## Directions for this task
Could you filter the records below and keep only the lines with the word "Palestina"?

## Input data
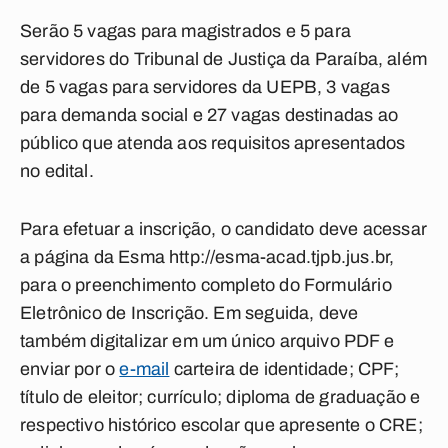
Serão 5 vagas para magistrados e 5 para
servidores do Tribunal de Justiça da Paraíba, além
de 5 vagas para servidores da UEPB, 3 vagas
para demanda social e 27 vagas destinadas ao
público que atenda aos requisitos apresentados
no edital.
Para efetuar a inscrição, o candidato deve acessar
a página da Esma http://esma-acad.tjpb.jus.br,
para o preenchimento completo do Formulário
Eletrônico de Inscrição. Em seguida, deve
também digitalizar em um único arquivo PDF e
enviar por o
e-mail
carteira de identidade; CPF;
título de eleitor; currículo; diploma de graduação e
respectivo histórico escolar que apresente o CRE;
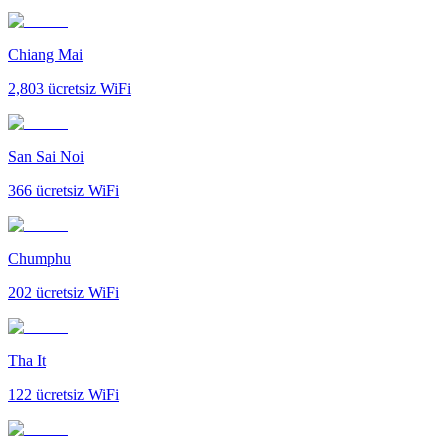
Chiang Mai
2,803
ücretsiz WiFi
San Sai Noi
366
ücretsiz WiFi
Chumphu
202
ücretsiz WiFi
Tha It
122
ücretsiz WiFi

* * *

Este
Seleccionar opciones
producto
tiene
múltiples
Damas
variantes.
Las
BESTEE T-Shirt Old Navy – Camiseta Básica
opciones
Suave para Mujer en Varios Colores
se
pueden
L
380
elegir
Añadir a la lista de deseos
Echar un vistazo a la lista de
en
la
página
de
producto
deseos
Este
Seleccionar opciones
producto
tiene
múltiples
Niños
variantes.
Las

--

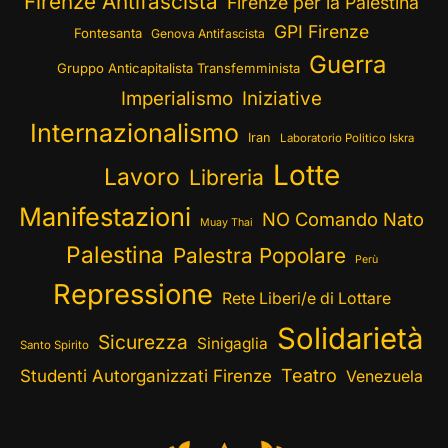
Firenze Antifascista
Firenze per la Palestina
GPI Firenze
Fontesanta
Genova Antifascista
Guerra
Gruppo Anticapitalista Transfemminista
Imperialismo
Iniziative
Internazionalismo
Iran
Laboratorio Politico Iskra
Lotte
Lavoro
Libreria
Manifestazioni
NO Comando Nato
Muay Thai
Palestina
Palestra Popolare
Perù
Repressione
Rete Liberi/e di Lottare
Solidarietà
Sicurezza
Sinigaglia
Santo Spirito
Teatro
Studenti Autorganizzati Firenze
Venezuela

## Answer to this exercise
Firenze per la Palestina
Palestina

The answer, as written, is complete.